Jensen believes that storytelling can be an incredible force to bridge gaps between opposing beliefs and ideas, and as such he uses filmmaking to explore tensions between things like political ideology, science, religion, modernization, and traditional values.
Jensen’s recent film, White Earth (2014), is a true tale of a North American oil boom seen through unexpected eyes. Three children and an immigrant mother brave a cruel winter and explore themes of innocence, home and the American Dream.
Jane Leu
As the founder of Smarter Good, Upwardly Global, and a contributor to four other social sector start-ups, Jane Leu is intrigued by problems and their solutions. Jane Leu’s entrepreneurial work in the social sector centers on optimizing the talents of people and systems to help them reach their potential.

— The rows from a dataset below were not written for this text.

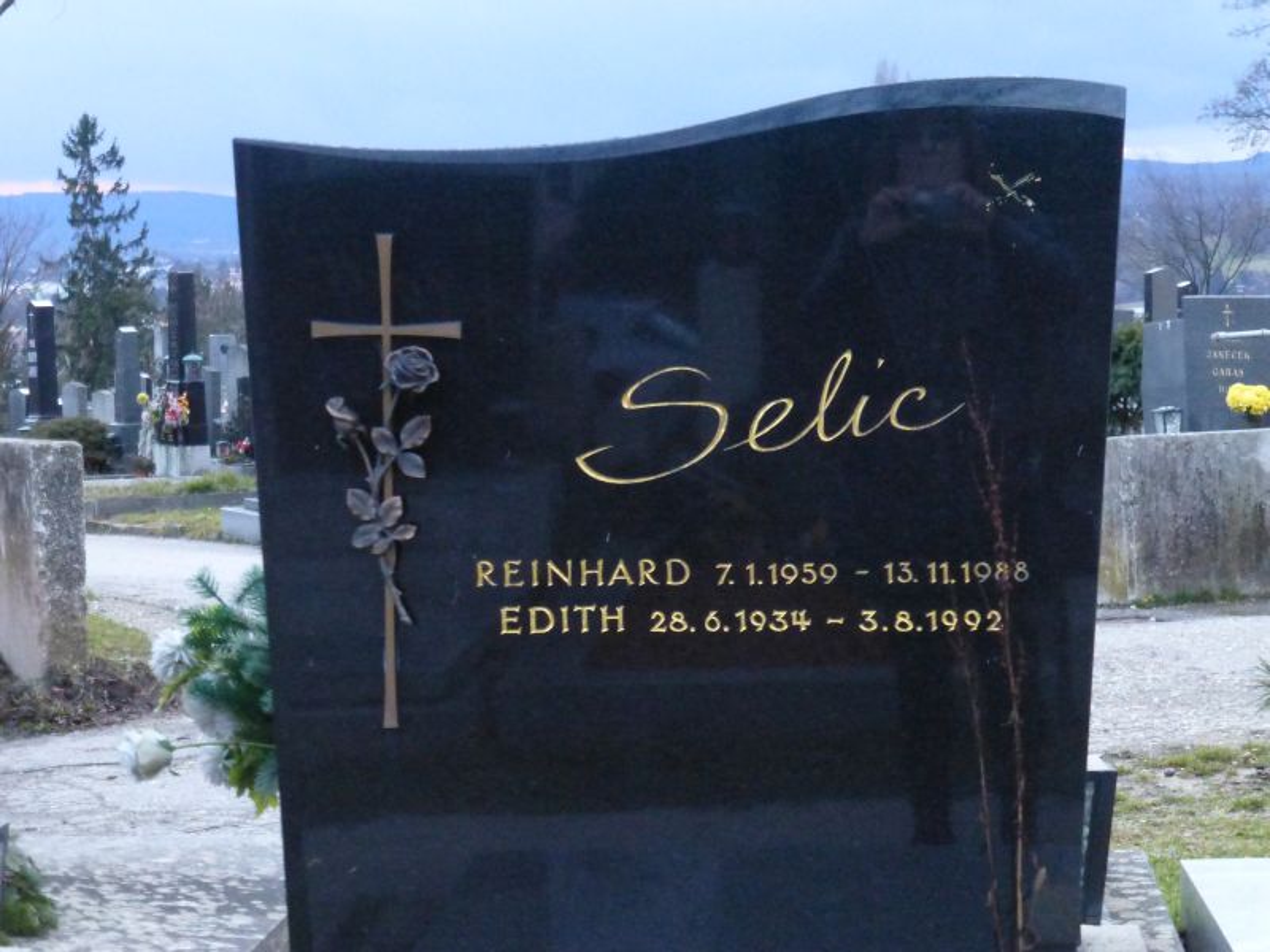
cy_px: 476
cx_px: 635
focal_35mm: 96
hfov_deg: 20.4
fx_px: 3522
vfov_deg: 15.4
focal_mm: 17.1
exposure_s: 1/15
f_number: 5.3
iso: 1600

As the founder and executive director for the first decade of Upwardly Global, she focused on integrating skilled immigrant professionals into the workforce, turning the brain drain into brain gain for the U.S. As the founder and CEO of Smarter Good, she is leveraging the talents of global professionals in their home countries to improve the efficiency of the fast-growing global nonprofit sector.
Jani Radebaugh
Jani Radebaugh is a planetary explorer in search of landscapes on Earth that are analogues to distant locations across the solar system. She has explored mega sand dunes, lava lakes and caves, wind-carved ridges, impact craters, and has picked up meteorites in Antarctica. She teaches geological sciences at Brigham Young University and frequently brings students along on her adventures.
Lehla Kisor
Lehla Kisor recently graduated from Brigham Young University and works at Google as an Account Strategist. She has overcome a few struggles in her own life to be able to do really cool things, and has helped others do the same through missionary and humanitarian service. Problem solving, people watching, and finding new ways to look at the world are a few of her favorite things. She is anxious to continue sharing her perspective and (hopefully) change the world.
Matt Taylor
Matt Taylor is on a journey to make the social sector better at its job of helping those who need it and solving social ills. It's bound to be a long journey (which is why you'll rarely catch him in anything but sneakers), but he's already seen incredible progress over the last ten years while working with some of the sector's leading organizations. He currently leads strategy and operations at IDEO.org, where he is unleashing the sector's capacity to innovate through human-centered design. Other stops along the way have included New Profit, AmeriCorps, Nonprofit Finance Fund, Global Giving, United Way Worldwide, Focus: HOPE, and Big Brothers Big Sisters, which allowed him to simultaneously explore and advance new approaches and paradigms of problem solving—like social entrepreneurship, venture philanthropy, nonprofit financing, and philanthropic marketplaces—while understanding the roots of social service in this country.
Nicholas Fusso
Nicholas Fusso is funding an army of poverty-fighting entrepreneurs. He manages D-Prize, a competition that challenges entrepreneurs to increase access to proven poverty interventions. He has helped launch 25 new organizations that have enabled nearly 100,000 people to gain access to health, energy, and education solutions around the world.
Sterling Anderson
Sterling has spent the better part of the last decade questioning the "how" of autonomous vehicle development. He spent much of this time at MIT, where his work in shared autonomy generated nearly $2M in research funding, four patents, several academic publications and hundreds of print and online articles worldwide. He has since launched two companies, advised several others as a management consultant with McKinsey and Company and currently leads the Model X program at Tesla Motors.